Domestic media initially stated the fire was possibly due to an electric heating device.

==Casualties==
Approximately 30 students lived in the dormitory. Thirteen 9- and 10-year-old third grade children were killed. They were from 13 different families. One person was severely injured and brought to hospital. All of the dead and injured were boys; the remaining students were safely evacuated.

==Aftermath==
A team was sent to assist with rescue operations and to help during the aftermath. The community, local authorities and the management of the school urged in ensuring the safety of the children who survived and to unite in supporting the involved families. Local officials had a meeting to discuss the follow-up work and how to improve future safety measures.

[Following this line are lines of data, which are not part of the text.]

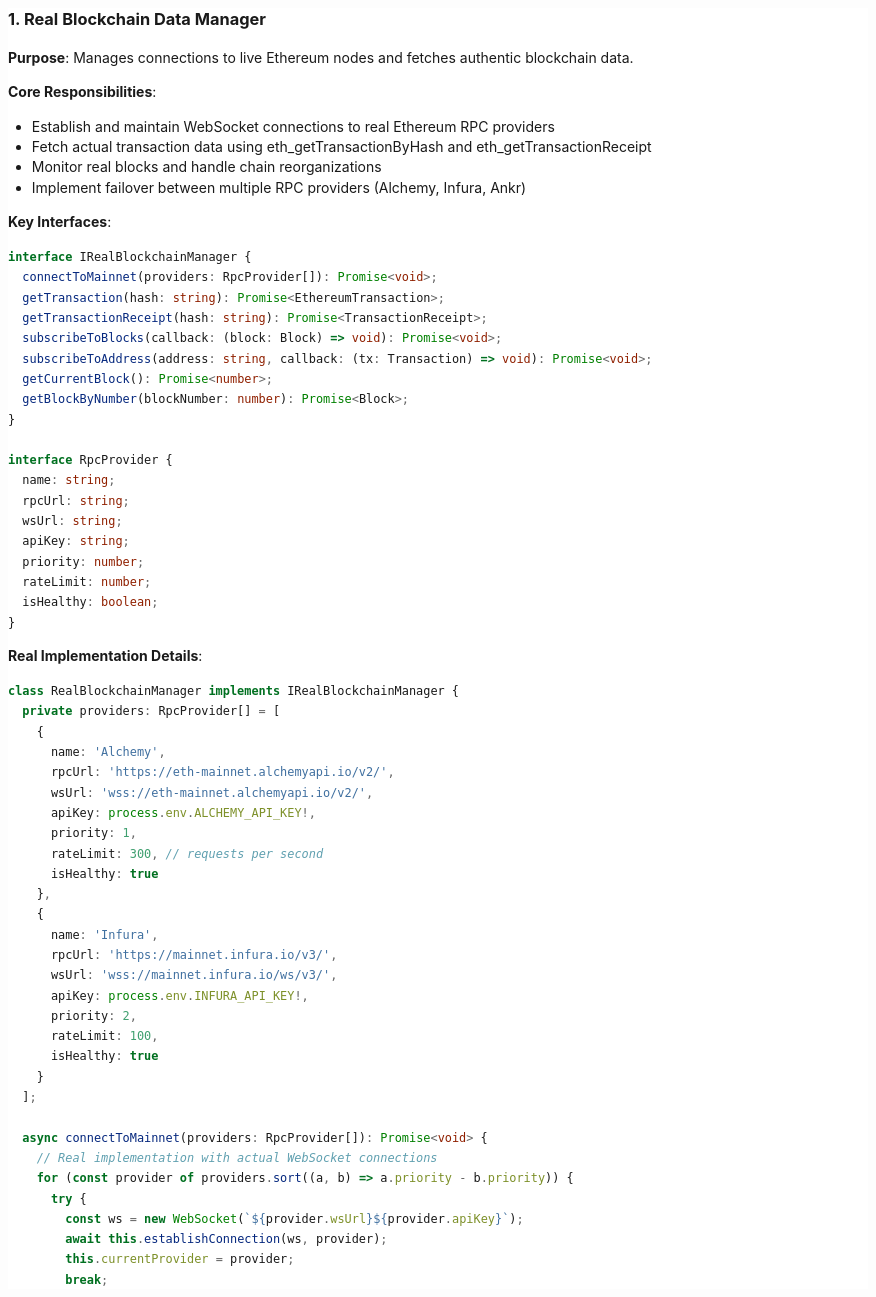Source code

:### 1. Real Blockchain Data Manager

**Purpose**: Manages connections to live Ethereum nodes and fetches authentic blockchain data.

**Core Responsibilities**:
- Establish and maintain WebSocket connections to real Ethereum RPC providers
- Fetch actual transaction data using eth_getTransactionByHash and eth_getTransactionReceipt
- Monitor real blocks and handle chain reorganizations
- Implement failover between multiple RPC providers (Alchemy, Infura, Ankr)

**Key Interfaces**:
```typescript
interface IRealBlockchainManager {
  connectToMainnet(providers: RpcProvider[]): Promise<void>;
  getTransaction(hash: string): Promise<EthereumTransaction>;
  getTransactionReceipt(hash: string): Promise<TransactionReceipt>;
  subscribeToBlocks(callback: (block: Block) => void): Promise<void>;
  subscribeToAddress(address: string, callback: (tx: Transaction) => void): Promise<void>;
  getCurrentBlock(): Promise<number>;
  getBlockByNumber(blockNumber: number): Promise<Block>;
}

interface RpcProvider {
  name: string;
  rpcUrl: string;
  wsUrl: string;
  apiKey: string;
  priority: number;
  rateLimit: number;
  isHealthy: boolean;
}
```

**Real Implementation Details**:
```typescript
class RealBlockchainManager implements IRealBlockchainManager {
  private providers: RpcProvider[] = [
    {
      name: 'Alchemy',
      rpcUrl: 'https://eth-mainnet.alchemyapi.io/v2/',
      wsUrl: 'wss://eth-mainnet.alchemyapi.io/v2/',
      apiKey: process.env.ALCHEMY_API_KEY!,
      priority: 1,
      rateLimit: 300, // requests per second
      isHealthy: true
    },
    {
      name: 'Infura',
      rpcUrl: 'https://mainnet.infura.io/v3/',
      wsUrl: 'wss://mainnet.infura.io/ws/v3/',
      apiKey: process.env.INFURA_API_KEY!,
      priority: 2,
      rateLimit: 100,
      isHealthy: true
    }
  ];
  
  async connectToMainnet(providers: RpcProvider[]): Promise<void> {
    // Real implementation with actual WebSocket connections
    for (const provider of providers.sort((a, b) => a.priority - b.priority)) {
      try {
        const ws = new WebSocket(`${provider.wsUrl}${provider.apiKey}`);
        await this.establishConnection(ws, provider);
        this.currentProvider = provider;
        break;
```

Because all windows throughout the dormitory are covered with guard rails, concerns about the safety measures of the school were raised.

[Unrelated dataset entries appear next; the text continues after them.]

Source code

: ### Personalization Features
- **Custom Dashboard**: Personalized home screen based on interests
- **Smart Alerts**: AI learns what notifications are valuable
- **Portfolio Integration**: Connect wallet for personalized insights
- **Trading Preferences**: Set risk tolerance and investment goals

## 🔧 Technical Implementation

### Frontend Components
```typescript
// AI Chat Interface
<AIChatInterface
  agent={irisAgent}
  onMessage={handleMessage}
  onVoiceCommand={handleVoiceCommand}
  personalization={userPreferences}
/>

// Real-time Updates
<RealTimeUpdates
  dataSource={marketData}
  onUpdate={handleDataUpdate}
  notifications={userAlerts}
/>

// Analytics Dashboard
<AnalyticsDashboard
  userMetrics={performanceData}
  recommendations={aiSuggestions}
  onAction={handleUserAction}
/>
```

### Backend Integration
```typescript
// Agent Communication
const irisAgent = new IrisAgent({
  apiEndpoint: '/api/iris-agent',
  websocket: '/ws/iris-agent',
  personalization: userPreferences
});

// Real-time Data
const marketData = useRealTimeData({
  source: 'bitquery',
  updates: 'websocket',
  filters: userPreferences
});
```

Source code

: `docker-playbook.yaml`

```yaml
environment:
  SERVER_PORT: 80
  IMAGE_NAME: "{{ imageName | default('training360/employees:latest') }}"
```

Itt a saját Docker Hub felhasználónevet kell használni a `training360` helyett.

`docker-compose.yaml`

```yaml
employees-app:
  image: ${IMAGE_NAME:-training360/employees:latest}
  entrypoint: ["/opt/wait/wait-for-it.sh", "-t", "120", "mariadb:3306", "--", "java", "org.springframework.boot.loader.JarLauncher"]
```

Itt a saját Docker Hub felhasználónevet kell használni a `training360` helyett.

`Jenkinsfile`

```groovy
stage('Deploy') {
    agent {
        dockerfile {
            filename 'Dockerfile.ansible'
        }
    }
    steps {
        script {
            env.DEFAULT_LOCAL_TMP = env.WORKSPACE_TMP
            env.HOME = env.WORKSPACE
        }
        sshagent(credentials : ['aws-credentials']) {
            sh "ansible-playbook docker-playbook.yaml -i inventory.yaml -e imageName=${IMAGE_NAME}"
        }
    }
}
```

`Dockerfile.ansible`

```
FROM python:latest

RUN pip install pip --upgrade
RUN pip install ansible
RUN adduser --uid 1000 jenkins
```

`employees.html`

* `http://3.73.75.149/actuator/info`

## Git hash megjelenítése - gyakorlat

The Ministry of Emergency Management expressed their commitment to preventing tragedies like this one. They urged to check hidden fire risks in densely populated areas. Outrage about the fire was posted by numerous Chinese people on social media. They expressed that they want any safety lapses to be punished. Multiple cities including Luohe in Henan, Yichun in Jiangxi province, Panjin in Liaoning province, and Xi'an in Shaanxi province, issued statements to conduct fire safety inspections and rectification work in buildings like schools, hospitals, nursing homes, shopping malls, hotels and staff dormitories.

The day after the fire, shops around the school were mostly shuttered.

==Investigation==
Local authorities and leaders from Henan province and the city of Nanyang immediately closed down the school and started "a comprehensive investigation" into the cause of the fire. The director of the school was initially arrested. Initial domestic media reports indicated the fire was caused by an electric heating device.

As of 21 January 2024, the investigation is still ongoing. Police surveillance was increased and the school was sealed off. Authorities said that one person in charge of the school was detained for questioning.